DOCUMENT SECTION:
______________________________

Keep politics out of energy

Posted

It looked like it was going to be a mild winter until the country was treated this month to a frigid blast that sent windchill temperatures in Powell down to 30 below zero. 

The cold stretched south all the way to Texas. Unlike us Wyomingites, the fine folks down in the Lone Star State aren’t quite as accustomed to this kind of weather. When the frigid temperatures swept over Texas, rolling blackouts left residents without heat. In some places their water treatment plants didn’t have the power to operate, and residents had to boil their tap water to drink it. 

The disaster Texans faced has many people giving the wind energy industry the evil eye. President Joe Biden is pushing for his version of the Green New Deal, which aims to replace all electrical generation with renewable sources by 2030. By executive order, he placed a moratorium on federal permitting — a move that threatens to decimate Wyoming’s oil and gas industry. It’s a convenient time to hold up frozen Texans as a warning to all those who embrace the renewable energy mandates.

______________________________

ASSIGNMENT:
Please resume the editorial on keeping politics out of energy, carrying it on from its final sentence.

DATA SHOWN:
______________________________

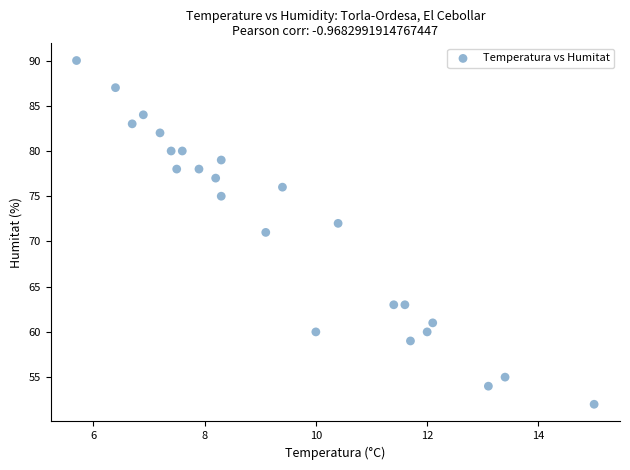

What is the range of Y values (max minus min)?

38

______________________________

ANSWER SPACE:
However, frozen wind turbines were not really what caused the lights to go off in Texas. What happened is, quite simply, Texas got cold in ways it almost never gets down there. While it’s true that wind turbines froze up and their generating capacity diminished, this also happened to natural gas plants. In the case of gas-fired plants, Texans were using so much to heat their homes that the supply wasn’t enough to keep them running. Nearly a third of the state’s thermal generation (gas, coal, and nuclear) went offline as a result of cold and gas supply shortages. 

Texas prepares itself well for blistering summers when its residents suck up a lot of power to run their air conditioners, but the state’s grid isn’t set up to provide that much power during February. Nor can they operate well in freezing temperatures.

This past summer, when sky-high temperatures spread over California, rolling blackouts could be reasonably blamed on the state trying to rely too much on wind and solar. Maintaining grid reliability while incorporating an ever-increasing amount of intermittent energy sources from wind and solar, without a lot of reliable backup sources to draw on when demand exceeds supply, is no easy feat.

The energy poverty this month in Texas, however, was a simple case of Texans being as prepared for subzero temperatures as we here in Powell are prepared for a hurricane.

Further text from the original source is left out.